At operation 214, security manager 140 blocks subsequent written electronic communications 112 from the first user (private user 108) to the second user (e.g., public user 110).
As described above, in response to determining that confidential information was included in one or more communications 112 sent from the private user 108 to the public user 110, security manager 140 may be configured to generate an alert and/or block subsequent communications 112 between the private user 108 and public user 110.
In an example banking use case, the confidential information 120 may include revenue/profit data of an entity, pre-deal information, information related to legal/regulatory proceedings etc.
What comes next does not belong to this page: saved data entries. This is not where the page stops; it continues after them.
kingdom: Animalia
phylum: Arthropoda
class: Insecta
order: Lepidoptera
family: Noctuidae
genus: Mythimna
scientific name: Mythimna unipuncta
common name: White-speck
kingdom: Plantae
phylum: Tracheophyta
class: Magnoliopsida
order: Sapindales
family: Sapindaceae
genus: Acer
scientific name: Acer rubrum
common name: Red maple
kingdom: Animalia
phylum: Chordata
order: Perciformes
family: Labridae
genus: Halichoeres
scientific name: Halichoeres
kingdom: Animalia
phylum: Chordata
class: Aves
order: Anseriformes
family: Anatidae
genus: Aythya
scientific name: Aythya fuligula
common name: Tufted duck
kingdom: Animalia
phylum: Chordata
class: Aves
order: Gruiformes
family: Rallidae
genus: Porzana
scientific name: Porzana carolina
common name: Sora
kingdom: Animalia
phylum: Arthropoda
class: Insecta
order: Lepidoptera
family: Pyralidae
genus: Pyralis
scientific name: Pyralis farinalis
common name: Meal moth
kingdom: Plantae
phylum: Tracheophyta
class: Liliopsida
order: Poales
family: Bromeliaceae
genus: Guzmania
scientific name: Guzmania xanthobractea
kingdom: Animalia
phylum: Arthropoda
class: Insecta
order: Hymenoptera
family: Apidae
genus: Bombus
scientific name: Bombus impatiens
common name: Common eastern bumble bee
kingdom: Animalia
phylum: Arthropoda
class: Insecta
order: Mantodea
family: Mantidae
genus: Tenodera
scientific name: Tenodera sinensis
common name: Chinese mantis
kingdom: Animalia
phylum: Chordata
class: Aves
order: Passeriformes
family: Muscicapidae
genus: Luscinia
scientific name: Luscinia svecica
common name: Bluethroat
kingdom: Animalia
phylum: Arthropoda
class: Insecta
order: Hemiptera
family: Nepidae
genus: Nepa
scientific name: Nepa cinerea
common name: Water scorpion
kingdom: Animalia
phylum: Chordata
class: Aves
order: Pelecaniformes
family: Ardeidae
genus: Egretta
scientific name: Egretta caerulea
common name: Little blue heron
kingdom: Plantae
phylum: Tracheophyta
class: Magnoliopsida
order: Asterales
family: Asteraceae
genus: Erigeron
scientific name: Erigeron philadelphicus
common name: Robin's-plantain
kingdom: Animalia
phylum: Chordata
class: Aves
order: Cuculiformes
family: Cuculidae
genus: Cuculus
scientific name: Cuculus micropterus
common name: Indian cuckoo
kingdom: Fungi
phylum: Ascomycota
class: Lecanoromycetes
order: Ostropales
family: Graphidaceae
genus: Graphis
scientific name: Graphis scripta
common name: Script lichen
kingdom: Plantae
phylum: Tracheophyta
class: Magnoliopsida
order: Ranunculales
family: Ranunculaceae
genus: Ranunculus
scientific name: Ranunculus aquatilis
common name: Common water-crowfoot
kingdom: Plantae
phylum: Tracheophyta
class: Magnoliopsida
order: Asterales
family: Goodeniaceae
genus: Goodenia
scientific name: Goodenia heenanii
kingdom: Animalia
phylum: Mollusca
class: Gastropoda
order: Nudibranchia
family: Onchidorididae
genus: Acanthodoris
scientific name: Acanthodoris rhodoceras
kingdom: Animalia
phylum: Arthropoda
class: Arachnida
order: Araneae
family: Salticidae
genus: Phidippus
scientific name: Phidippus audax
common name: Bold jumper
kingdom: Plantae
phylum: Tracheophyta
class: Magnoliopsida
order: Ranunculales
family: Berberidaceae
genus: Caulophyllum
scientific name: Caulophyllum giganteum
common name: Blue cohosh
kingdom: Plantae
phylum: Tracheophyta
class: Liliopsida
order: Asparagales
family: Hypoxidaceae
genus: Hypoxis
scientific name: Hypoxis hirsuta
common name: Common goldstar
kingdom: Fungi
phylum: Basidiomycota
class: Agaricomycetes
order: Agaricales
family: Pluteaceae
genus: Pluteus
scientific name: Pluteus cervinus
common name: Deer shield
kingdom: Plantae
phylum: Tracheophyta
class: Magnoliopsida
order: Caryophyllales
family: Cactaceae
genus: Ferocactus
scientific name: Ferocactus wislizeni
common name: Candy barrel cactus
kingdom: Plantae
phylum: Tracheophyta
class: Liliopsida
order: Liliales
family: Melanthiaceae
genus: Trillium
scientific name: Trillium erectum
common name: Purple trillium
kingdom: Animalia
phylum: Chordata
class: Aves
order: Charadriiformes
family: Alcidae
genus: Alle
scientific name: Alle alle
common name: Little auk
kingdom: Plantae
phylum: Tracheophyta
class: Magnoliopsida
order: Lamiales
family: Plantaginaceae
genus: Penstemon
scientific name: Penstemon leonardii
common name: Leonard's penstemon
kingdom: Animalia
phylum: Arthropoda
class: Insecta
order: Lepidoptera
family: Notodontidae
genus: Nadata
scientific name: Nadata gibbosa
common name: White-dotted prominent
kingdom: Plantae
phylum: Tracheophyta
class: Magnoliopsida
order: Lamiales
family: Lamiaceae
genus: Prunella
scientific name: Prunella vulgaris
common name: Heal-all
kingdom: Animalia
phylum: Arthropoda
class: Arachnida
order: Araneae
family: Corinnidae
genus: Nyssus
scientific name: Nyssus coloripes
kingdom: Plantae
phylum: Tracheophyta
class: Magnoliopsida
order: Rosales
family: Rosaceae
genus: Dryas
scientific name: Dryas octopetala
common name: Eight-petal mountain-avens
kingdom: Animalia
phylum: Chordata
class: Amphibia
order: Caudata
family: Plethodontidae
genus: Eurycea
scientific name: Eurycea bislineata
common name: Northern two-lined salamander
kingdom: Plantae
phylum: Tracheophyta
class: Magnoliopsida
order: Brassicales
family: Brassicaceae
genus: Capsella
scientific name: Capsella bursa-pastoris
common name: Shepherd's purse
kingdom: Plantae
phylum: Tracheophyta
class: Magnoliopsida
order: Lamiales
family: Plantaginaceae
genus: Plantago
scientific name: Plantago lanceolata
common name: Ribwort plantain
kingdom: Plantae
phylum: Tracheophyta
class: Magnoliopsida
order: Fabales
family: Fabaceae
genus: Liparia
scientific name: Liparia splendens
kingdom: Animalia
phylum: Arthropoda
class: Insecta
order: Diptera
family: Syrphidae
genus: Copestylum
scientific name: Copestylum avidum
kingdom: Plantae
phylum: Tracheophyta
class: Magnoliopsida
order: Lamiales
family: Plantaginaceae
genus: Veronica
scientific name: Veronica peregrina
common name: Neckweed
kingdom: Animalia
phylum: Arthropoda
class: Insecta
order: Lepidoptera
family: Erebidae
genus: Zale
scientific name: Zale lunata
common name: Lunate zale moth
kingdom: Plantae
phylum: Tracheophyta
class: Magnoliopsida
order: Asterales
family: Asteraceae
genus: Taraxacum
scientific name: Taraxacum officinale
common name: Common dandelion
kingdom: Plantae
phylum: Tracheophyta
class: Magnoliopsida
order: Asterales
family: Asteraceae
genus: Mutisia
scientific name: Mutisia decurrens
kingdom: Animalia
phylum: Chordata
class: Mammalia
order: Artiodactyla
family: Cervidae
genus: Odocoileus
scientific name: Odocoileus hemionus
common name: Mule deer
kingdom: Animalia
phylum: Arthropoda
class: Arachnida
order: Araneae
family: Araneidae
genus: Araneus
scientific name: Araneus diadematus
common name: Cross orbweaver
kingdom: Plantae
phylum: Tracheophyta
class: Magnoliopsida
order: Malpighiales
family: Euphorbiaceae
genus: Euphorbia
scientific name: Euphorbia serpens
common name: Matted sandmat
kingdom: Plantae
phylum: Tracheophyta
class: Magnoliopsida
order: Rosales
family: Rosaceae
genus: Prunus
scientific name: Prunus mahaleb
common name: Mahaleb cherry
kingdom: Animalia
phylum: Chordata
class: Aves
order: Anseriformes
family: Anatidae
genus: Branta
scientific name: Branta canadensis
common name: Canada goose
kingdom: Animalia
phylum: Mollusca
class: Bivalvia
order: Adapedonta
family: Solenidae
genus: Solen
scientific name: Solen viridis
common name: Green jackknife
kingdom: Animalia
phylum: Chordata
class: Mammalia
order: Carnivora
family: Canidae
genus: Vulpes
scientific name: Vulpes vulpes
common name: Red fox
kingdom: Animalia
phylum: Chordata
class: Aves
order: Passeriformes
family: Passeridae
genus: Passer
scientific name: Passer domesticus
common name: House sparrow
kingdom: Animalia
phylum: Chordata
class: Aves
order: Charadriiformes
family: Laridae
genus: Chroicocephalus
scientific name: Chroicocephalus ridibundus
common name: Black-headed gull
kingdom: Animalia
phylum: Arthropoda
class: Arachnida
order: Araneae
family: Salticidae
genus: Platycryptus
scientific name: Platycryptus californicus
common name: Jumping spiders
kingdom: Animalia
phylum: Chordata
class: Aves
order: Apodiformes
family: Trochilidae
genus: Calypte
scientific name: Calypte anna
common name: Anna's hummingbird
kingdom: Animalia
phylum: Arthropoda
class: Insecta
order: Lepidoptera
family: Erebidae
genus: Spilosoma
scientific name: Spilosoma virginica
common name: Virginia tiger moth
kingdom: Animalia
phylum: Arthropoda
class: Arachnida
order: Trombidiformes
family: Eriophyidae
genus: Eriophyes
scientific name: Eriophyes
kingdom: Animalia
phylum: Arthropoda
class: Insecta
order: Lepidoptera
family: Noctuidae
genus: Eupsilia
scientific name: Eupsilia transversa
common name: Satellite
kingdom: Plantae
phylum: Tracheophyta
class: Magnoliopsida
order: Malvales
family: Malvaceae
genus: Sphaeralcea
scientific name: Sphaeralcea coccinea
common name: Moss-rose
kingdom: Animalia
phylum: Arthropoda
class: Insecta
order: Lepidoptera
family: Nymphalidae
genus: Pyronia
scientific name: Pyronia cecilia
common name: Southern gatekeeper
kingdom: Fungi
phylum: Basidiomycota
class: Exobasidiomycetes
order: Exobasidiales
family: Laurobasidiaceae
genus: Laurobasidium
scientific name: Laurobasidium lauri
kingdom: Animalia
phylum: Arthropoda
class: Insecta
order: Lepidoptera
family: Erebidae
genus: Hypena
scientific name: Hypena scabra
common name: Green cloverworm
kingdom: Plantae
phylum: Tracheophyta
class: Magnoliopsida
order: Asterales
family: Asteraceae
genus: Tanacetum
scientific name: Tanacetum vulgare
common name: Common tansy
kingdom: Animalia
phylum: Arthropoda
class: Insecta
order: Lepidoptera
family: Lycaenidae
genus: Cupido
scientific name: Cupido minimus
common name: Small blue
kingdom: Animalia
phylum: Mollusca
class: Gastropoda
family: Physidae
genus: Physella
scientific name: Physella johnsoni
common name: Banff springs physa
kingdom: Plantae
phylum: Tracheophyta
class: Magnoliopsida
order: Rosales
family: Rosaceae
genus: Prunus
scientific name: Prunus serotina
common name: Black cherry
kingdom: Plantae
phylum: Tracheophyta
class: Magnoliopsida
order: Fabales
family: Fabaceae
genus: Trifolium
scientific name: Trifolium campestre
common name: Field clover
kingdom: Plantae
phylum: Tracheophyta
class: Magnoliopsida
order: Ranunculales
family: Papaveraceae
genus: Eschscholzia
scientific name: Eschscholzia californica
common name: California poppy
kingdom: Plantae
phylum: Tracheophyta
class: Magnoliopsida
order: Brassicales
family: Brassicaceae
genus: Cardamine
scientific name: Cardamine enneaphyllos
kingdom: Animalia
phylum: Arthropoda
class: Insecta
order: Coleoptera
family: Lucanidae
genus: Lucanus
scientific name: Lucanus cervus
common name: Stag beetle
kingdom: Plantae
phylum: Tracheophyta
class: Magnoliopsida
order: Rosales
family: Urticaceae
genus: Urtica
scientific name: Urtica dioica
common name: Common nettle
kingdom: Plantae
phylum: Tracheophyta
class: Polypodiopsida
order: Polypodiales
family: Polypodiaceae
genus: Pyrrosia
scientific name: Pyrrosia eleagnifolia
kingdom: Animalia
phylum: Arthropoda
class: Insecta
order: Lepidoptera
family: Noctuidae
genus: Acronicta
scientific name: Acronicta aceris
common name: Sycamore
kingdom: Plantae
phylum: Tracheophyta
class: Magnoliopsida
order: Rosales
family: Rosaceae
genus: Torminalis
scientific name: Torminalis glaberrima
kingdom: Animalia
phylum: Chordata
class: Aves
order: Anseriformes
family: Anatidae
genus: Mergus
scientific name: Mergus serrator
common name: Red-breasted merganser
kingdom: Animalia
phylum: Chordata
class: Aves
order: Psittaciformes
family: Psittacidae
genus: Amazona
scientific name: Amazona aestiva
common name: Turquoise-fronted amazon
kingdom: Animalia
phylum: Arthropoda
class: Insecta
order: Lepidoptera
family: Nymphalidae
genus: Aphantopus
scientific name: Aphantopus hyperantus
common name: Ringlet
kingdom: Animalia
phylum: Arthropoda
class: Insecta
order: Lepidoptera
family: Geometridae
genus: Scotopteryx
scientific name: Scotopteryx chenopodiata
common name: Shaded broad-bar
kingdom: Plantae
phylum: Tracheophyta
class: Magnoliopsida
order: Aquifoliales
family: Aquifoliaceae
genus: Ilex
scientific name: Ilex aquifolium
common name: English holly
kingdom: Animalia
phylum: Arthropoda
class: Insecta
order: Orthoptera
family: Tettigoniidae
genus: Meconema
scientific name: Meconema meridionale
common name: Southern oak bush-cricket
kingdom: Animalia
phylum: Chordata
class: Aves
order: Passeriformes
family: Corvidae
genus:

The controlled interactions may include stock trades.
While several embodiments have been provided in the present disclosure, it should be understood that the disclosed systems and methods might be embodied in many other specific forms without departing from the spirit or scope of the present disclosure. The present examples are to be considered as illustrative and not restrictive, and the intention is not to be limited to the details given herein. For example, the various elements or components may be combined or integrated in another system or certain features may be omitted, or not implemented.
In addition, techniques, systems, subsystems, and methods described and illustrated in the various embodiments as discrete or separate may be combined or integrated with other systems, modules, techniques, or methods without departing from the scope of the present disclosure. Other items shown or discussed as coupled or directly coupled or communicating with each other may be indirectly coupled or communicating through some interface, device, or intermediate component whether electrically, mechanically, or otherwise. Other examples of changes, substitutions, and alterations are ascertainable by one skilled in the art and could be made without departing from the spirit and scope disclosed herein.
To aid the Patent Office, and any readers of any patent issued on this application in interpreting the claims appended hereto, applicants note that they do not intend any of the appended claims to invoke 35 U.S.C. § 112 (f) as it exists on the date of filing hereof unless the words “means for” or “step for” are explicitly used in the particular claim.